• **Assignment**:
Write the entries below out again without a single difference.

(The records begins)

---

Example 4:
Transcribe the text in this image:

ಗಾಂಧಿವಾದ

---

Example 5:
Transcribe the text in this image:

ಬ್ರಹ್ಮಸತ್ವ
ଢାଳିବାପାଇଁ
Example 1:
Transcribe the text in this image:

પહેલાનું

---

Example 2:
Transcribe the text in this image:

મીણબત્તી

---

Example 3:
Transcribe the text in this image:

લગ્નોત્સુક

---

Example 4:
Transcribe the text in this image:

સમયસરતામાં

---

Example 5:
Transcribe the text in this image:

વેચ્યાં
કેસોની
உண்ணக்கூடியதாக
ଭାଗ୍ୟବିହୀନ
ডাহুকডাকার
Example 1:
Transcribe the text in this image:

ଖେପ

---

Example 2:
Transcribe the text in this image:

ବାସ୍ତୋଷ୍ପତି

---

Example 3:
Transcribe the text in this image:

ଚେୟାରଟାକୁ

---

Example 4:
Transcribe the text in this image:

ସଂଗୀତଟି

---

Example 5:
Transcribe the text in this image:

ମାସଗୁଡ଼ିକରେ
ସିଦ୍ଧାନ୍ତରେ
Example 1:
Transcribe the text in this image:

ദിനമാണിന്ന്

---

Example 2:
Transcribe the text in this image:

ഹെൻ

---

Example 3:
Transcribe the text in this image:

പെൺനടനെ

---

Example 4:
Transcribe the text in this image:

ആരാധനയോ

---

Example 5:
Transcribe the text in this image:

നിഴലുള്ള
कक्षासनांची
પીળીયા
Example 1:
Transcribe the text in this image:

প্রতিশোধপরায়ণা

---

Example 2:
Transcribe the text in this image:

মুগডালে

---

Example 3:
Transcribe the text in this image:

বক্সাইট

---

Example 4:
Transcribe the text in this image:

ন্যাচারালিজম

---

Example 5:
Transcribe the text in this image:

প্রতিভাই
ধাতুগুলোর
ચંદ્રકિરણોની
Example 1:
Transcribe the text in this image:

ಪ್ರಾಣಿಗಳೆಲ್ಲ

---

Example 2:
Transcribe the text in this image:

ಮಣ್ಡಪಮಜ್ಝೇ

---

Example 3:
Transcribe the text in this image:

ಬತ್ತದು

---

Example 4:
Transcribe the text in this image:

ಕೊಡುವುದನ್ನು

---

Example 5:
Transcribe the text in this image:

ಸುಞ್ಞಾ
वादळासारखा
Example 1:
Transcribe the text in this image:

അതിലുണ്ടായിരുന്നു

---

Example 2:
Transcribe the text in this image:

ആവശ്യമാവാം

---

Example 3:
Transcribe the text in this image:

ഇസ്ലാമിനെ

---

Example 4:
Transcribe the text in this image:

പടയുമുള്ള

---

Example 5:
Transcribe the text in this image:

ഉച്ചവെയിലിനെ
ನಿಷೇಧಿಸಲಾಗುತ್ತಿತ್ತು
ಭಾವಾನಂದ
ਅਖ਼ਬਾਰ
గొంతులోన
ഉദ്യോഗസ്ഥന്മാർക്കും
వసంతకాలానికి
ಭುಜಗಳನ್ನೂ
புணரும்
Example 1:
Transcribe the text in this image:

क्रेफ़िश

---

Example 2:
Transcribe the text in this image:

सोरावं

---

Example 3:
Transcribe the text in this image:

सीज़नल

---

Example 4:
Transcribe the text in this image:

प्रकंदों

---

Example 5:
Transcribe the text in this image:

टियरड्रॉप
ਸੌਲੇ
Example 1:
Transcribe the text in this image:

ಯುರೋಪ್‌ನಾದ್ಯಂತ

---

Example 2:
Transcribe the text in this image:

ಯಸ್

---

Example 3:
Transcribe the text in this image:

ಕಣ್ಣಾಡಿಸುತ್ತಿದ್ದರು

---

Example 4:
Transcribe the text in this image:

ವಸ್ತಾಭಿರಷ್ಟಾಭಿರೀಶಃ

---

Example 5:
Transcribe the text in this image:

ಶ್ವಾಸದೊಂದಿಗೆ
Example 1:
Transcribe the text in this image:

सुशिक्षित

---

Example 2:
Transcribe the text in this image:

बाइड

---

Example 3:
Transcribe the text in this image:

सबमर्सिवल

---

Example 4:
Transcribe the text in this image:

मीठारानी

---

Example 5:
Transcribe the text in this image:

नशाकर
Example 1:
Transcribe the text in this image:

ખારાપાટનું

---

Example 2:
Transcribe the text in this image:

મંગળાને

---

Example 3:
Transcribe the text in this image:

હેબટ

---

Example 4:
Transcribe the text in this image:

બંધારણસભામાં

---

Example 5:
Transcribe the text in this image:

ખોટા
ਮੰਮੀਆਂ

(The records ends)

• **Solution for this problem**:
---

Example 4:
Transcribe the text in this image:

ಗಾಂಧಿವಾದ

---

Example 5:
Transcribe the text in this image:

ಬ್ರಹ್ಮಸತ್ವ
ଢାଳିବାପାଇଁ
Example 1:
Transcribe the text in this image:

પહેલાનું

---

Example 2:
Transcribe the text in this image:

મીણબત્તી

---

Example 3:
Transcribe the text in this image:

લગ્નોત્સુક

---

Example 4:
Transcribe the text in this image:

સમયસરતામાં

---

Example 5:
Transcribe the text in this image:

વેચ્યાં
કેસોની
உண்ணக்கூடியதாக
ଭାଗ୍ୟବିହୀନ
ডাহুকডাকার
Example 1:
Transcribe the text in this image:

ଖେପ

---

Example 2:
Transcribe the text in this image:

ବାସ୍ତୋଷ୍ପତି

---

Example 3:
Transcribe the text in this image:

ଚେୟାରଟାକୁ

---

Example 4:
Transcribe the text in this image:

ସଂଗୀତଟି

---

Example 5:
Transcribe the text in this image:

ମାସଗୁଡ଼ିକରେ
ସିଦ୍ଧାନ୍ତରେ
Example 1:
Transcribe the text in this image:

ദിനമാണിന്ന്

---

Example 2:
Transcribe the text in this image:

ഹെൻ

---

Example 3:
Transcribe the text in this image:

പെൺനടനെ

---

Example 4:
Transcribe the text in this image:

ആരാധനയോ

---

Example 5:
Transcribe the text in this image:

നിഴലുള്ള
कक्षासनांची
પીળીયા
Example 1:
Transcribe the text in this image:

প্রতিশোধপরায়ণা

---

Example 2:
Transcribe the text in this image:

মুগডালে

---

Example 3:
Transcribe the text in this image:

বক্সাইট

---

Example 4:
Transcribe the text in this image:

ন্যাচারালিজম

---

Example 5:
Transcribe the text in this image:

প্রতিভাই
ধাতুগুলোর
ચંદ્રકિરણોની
Example 1:
Transcribe the text in this image:

ಪ್ರಾಣಿಗಳೆಲ್ಲ

---

Example 2:
Transcribe the text in this image:

ಮಣ್ಡಪಮಜ್ಝೇ

---

Example 3:
Transcribe the text in this image:

ಬತ್ತದು

---

Example 4:
Transcribe the text in this image:

ಕೊಡುವುದನ್ನು

---

Example 5:
Transcribe the text in this image:

ಸುಞ್ಞಾ
वादळासारखा
Example 1:
Transcribe the text in this image:

അതിലുണ്ടായിരുന്നു

---

Example 2:
Transcribe the text in this image:

ആവശ്യമാവാം

---

Example 3:
Transcribe the text in this image:

ഇസ്ലാമിനെ

---

Example 4:
Transcribe the text in this image:

പടയുമുള്ള

---

Example 5:
Transcribe the text in this image:

ഉച്ചവെയിലിനെ
ನಿಷೇಧಿಸಲಾಗುತ್ತಿತ್ತು
ಭಾವಾನಂದ
ਅਖ਼ਬਾਰ
గొంతులోన
ഉദ്യോഗസ്ഥന്മാർക്കും
వసంతకాలానికి
ಭುಜಗಳನ್ನೂ
புணரும்
Example 1:
Transcribe the text in this image:

क्रेफ़िश

---

Example 2:
Transcribe the text in this image:

सोरावं

---

Example 3:
Transcribe the text in this image:

सीज़नल

---

Example 4:
Transcribe the text in this image:

प्रकंदों

---

Example 5:
Transcribe the text in this image:

टियरड्रॉप
ਸੌਲੇ
Example 1:
Transcribe the text in this image:

ಯುರೋಪ್‌ನಾದ್ಯಂತ

---

Example 2:
Transcribe the text in this image:

ಯಸ್

---

Example 3:
Transcribe the text in this image:

ಕಣ್ಣಾಡಿಸುತ್ತಿದ್ದರು

---

Example 4:
Transcribe the text in this image:

ವಸ್ತಾಭಿರಷ್ಟಾಭಿರೀಶಃ

---

Example 5:
Transcribe the text in this image:

ಶ್ವಾಸದೊಂದಿಗೆ
Example 1:
Transcribe the text in this image:

सुशिक्षित

---

Example 2:
Transcribe the text in this image:

बाइड

---

Example 3:
Transcribe the text in this image:

सबमर्सिवल

---

Example 4:
Transcribe the text in this image:

मीठारानी

---

Example 5:
Transcribe the text in this image:

नशाकर
Example 1:
Transcribe the text in this image:

ખારાપાટનું

---

Example 2:
Transcribe the text in this image:

મંગળાને

---

Example 3:
Transcribe the text in this image:

હેબટ

---

Example 4:
Transcribe the text in this image:

બંધારણસભામાં

---

Example 5:
Transcribe the text in this image:

ખોટા
ਮੰਮੀਆਂ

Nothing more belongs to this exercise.